> [ТЕКСТ ДЛЯ УПРАЖНЕНИЯ]:
☆ ☆ ☆ ☆ ☆

Я ввел его в фойе. Василий Иванович остановился на пороге, внимательно вгляделся в женскую фигуру и вдруг, протянув руки, быстро подошел.
— Милая, добрая, славная…— Он взял руку мадам Гиршман и почтительно поцеловал. Она прижалась к его лбу…
Я вышел растроганный. Вот как встречаются старые друзья. Но нет, здесь не только давность разлуки. В этой встрече звучала печальная, может быть, даже трагическая нота — встретились люди, оказавшиеся по разные стороны политических бурь и мировоззрений.
Можно много и долго рассказывать о жизни Качалова. Но писать о таком гиганте очень трудно, перо постоянно застывает в сомнениях и с робостью движется дальше.
Нужно проникнуться глубоким знанием жизни, творческих устремлений большого художника, внедриться в его огромный внутренний мир, чтобы написать о нем исчерпывающе точно и полно.
В книжном моем шкафу — объемистый том «Памяти В. И. Качалова». В книге пятьдесят семь печатных листов — девятьсот десять страниц!

☆ ☆ ☆ ☆ ☆

> [ИСХОДНЫЕ ДАННЫЕ]:
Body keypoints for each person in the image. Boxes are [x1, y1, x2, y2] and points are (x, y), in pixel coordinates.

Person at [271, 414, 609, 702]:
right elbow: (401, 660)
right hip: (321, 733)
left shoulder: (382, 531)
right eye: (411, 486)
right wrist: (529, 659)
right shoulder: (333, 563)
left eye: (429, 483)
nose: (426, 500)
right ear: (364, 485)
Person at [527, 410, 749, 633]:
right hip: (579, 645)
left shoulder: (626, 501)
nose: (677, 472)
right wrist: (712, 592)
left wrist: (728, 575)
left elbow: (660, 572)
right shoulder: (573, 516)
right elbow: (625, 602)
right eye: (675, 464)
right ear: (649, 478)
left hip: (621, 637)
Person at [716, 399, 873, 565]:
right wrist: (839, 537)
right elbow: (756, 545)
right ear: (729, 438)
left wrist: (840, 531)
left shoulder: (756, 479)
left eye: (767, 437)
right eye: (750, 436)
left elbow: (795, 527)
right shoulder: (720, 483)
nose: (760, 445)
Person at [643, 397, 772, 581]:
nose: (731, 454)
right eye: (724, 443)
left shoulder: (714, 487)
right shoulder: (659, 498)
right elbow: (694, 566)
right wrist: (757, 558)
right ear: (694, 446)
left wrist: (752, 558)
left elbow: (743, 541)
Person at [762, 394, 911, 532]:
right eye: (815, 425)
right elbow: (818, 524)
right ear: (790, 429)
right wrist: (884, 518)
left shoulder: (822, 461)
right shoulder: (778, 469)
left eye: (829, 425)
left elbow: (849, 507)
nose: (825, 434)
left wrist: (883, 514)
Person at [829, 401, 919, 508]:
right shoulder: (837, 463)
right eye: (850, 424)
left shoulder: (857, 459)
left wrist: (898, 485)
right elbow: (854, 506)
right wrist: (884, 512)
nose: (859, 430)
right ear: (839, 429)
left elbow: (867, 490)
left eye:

☆ ☆ ☆ ☆ ☆

> [ЗАДАНИЕ A]: Сколько страниц в томе «Памяти В. И. Качалова», о котором говорится в тексте?
> [ЗАДАНИЕ B]: Перепишите из текста без изменений отрывок от слов «Можно много и» до слов «девятьсот десять страниц!».
Отвечайте только по тексту.

> [РЕШЕНИЕ A]: Девятьсот десять страниц.

> [РЕШЕНИЕ B]:
Можно много и долго рассказывать о жизни Качалова. Но писать о таком гиганте очень трудно, перо постоянно застывает в сомнениях и с робостью движется дальше.
Нужно проникнуться глубоким знанием жизни, творческих устремлений большого художника, внедриться в его огромный внутренний мир, чтобы написать о нем исчерпывающе точно и полно.
В книжном моем шкафу — объемистый том «Памяти В. И. Качалова». В книге пятьдесят семь печатных листов — девятьсот десять страниц!